His family made its fortune thanks to minimum wage workers working drive-through lanes. Now Rob McKay is putting that money to work hobnobbing with the wealthiest members of the left to pump as much as $100 million into President Barack Obama’s election efforts.
McKay, son of taco titan Rob McKay Sr., leads the Democracy Alliance, a 150-member group of liberals dedicated to keeping Obama in the White House. Full-members shell out $200,000 per year to groups selected by McKay and VIP progressives representing major unions and foundations.
The Alliance did not return numerous requests for comment.
Under McKay’s leadership, the Alliance has grown closer to the Obama Administration: In 2011, the group lifted its prohibition on campaign fundraising at the request of Vice President Joe Biden. It soon began including the Obama affiliated Super PAC, Priorities USA, at its ritzy conventions. The move led several members, including co-founding billionaire Peter Lewis, to renounce the group.
McKay, who has visited the White House eight times since 2009, has extensive ties to the world of Super PACs, thanks to his generous donations to Democrats. He hosted a $35,800-a-head fundraiser for Obama in January and has also contributed $100,000 to American Bridge 21st Century, an opposition research Super PAC founded by Media Matters creator David Brock.
In addition to serving as chairman of the Democracy Alliance, McKay sits on the board of America Coming Together (ACT), a George Soros-backed group.

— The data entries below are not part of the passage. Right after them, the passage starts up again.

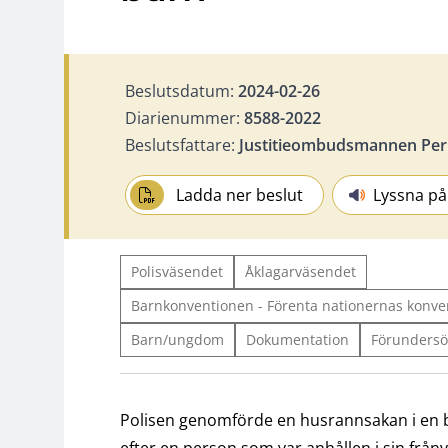
Beslutsdatum:
2024-02-26
Diarienummer:
8588-2022
Beslutsfattare:
Justitieombudsmannen Per
Ladda ner beslut
Lyssna på
Polisväsendet
Åklagarväsendet
Barnkonventionen - Förenta nationernas konven
Barn/ungdom
Dokumentation
Förundersö
Polisen genomförde en husrannsakan i en b
efter en person som var anhållen i sin frånva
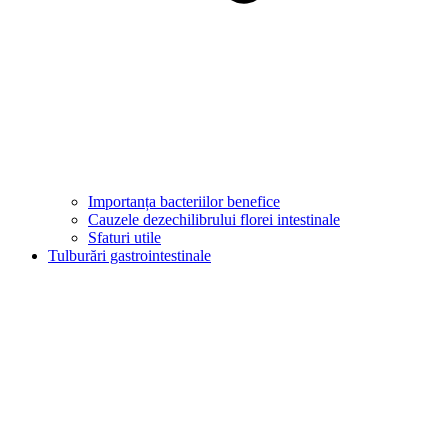
Importanța bacteriilor benefice
Cauzele dezechilibrului florei intestinale
Sfaturi utile
Tulburări gastrointestinale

While Priorities has come under fire for linking Mitt Romney to the death of a woman by cancer in a campaign ad, its problems pale in comparison to ACT's. In 2007, the Federal Election Committee smacked ACT with a $775,000 fine for violating campaign fundraising laws in 2004.
"There is a revolving door on the left where you see these fundraisers coming and going with deep ties to people on the electoral side [of politics]," said Jacob Laksin, author of The New Leviathan. "There’s a lot of movement between these organizations and the high reaches of the Democratic Party and White House."
McKay runs the McKay Foundation, which he created after the Rodney King riots in 1992 to finance liberal causes. The foundation has made a number of donations to the Alliance and its endorsed groups.
Since 2005, the foundation has donated $75,000 to the Alliance, along with $255,000 to Media Matters and $95,000 to the Center for American Progress.
McKay owes his reputation to his father, who brought Taco Bell from a single franchise to a household name as its president in the 1970s. McKay Sr. sold his stake for $13 million to Pepsico in 1978 and started his own venture capital fund.
While McKay’s politics differ from his Orange County Republican parents, he still accepts what appears to be an annual allowance from Rob Sr. and Elaine McKay. From 2007 to 2010, the elder McKays fully funded their son’s foundation, largely using Pepsico stock. The injection of cash allowed the foundation to write grants to liberal organizations and pay McKay Jr. his $75,000 salary.
"Let me tell you what I am not: I am not sort of liberal white rich guilt, which frankly in the Bay Area we see plenty of," McKay told the San Franciscon Chronicle in 2002. He now owns homes in San Diego and San Francisco worth nearly $10 million.
McKay did not return requests for comment.
McKay’s deep ties to progressive politics have increased his clout in Washington, D.C., especially in media. He sits on the board of the liberal magazine, Mother Jones, and was a director of the Salon Media Group. His ties to media operations do not surprise political philanthropy expert Bradley Smith.
"They’re focused on blogs and op-eds; media is a game of persuasion to them," he said of the rich liberals tied to the Democracy Alliance.
McKay also has maintained extensive ties within the Alliance network. His wife, Anna, serves as a development co-chair of the Rainforest Action Network, an environmental group run by fellow Alliance board member James Gollin. The foundation provided RAN with $50,000 from 2008 to 2010.
Rob McKay also sits on the board of ProgressNow with Alliance members Ted Trimpa and Doug Phelps.
"They travel in a bubble with right-thinking people," Smith said. "These guys who are a part of the same culture that you find in the media and Hollywood … they tend to look with disdain on people outside of their bubble."
The Alliance works hard to protect those in the "bubble." It does not disclose its recipients or members, and prohibits them from discussing the organization with the press.